RJ: There has to be discipline to anything that’s artistic or spiritual. I’ve got this whole way of looking at Judaism whereby, basically, Orthodox Judaism is ballet and Reform Judaism is modern dance. And people think modern dancers don’t have technique, that they don’t work and sweat and really push. People think it’s just “whatever I feel, whenever I feel like doing it.” But I don’t think that’s Reform Judaism; I think that’s just people who haven’t experienced what it really is about. I have the exact same job as [Rabbi Yehuda Krinsky, head of Chabad] — to take people wherever they are. You could be on the farthest shore — they’re going to bring you in.

You could argue, however, that while Chabad is very good at outreach, few people who attend their Shabbat dinners actually embrace Orthodox Judaism.

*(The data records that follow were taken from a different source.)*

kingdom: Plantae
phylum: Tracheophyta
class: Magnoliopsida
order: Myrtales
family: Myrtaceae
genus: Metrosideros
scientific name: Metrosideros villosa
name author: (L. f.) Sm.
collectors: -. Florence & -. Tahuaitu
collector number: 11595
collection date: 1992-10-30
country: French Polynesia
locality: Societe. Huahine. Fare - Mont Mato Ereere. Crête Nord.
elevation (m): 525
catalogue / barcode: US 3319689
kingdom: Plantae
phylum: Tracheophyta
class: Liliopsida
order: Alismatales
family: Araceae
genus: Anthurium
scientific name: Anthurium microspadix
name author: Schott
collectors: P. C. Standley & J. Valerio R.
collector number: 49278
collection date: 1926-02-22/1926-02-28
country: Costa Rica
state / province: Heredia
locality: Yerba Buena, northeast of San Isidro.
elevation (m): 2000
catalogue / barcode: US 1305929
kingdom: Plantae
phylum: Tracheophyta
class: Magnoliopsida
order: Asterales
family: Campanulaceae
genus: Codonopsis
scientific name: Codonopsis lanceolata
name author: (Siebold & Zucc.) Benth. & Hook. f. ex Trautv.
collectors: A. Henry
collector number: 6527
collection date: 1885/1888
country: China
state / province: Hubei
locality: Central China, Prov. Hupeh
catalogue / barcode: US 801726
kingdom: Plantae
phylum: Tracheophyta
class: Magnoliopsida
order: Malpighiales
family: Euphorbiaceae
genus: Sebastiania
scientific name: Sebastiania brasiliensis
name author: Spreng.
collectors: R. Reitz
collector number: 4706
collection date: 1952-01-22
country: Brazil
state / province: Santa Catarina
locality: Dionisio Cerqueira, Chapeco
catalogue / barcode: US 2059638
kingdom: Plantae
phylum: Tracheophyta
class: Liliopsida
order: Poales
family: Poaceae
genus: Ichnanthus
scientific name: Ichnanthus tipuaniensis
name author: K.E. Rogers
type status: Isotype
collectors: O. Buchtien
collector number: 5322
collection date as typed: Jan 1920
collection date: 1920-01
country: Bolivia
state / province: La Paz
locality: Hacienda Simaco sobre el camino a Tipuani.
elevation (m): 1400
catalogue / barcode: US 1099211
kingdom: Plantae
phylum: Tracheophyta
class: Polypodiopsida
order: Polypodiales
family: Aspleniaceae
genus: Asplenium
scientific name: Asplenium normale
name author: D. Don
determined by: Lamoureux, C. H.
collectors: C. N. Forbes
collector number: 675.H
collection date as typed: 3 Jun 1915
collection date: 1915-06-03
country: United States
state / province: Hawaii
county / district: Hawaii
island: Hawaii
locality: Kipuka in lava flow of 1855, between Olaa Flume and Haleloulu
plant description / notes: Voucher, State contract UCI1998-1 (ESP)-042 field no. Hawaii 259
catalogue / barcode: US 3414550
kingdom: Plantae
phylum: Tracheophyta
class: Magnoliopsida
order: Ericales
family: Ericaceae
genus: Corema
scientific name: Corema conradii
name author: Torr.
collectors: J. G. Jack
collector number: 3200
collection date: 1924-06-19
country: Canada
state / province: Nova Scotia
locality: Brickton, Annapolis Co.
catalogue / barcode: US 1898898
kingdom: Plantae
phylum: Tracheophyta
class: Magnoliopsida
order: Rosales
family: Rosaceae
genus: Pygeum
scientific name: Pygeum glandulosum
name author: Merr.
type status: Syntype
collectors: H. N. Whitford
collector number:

RJ: They’re not only thinking that their success is measured in people who become Orthodox. They want to ignite Jewish connection and responsibility. [The URJ] is working not just in congregations, but in the ecosystem called The Jewish People. Like Chabad, we want to have a bigger agenda: to shape a world of compassion, justice, joy and wholeness. And we do that by nurturing really serious religious communities. 

One criticism I’ve heard about you is that you rarely express vulnerability. So I wonder, what makes you feel truly vulnerable as a leader and as a human being? 

RJ: I was in Eastern Chad [with American Jewish World Service] visiting with Darfuri survivors, and you could barely keep from sobbing, it was so painful. And I was walking around [this camp], and all of a sudden, this kid got my hand. And he was not letting go. And the head of the refugee camp told me the kid’s story. So I said to the guy, “You know, we have a house in the suburbs … he could share a room [with my kids].” And the guy said, “Rabbi, that’s a lovely thought, but a very wrong-headed idea. Your job is to go home without him and make sure that he and all of his peers are going to be remembered.” Honestly, the feel of that kid’s hand was [with me] for years. If you’re not vulnerable in the world, and you don’t open your heart and feel the pain and say, “Is there anything I can do to help that pain?” then you’re not alive.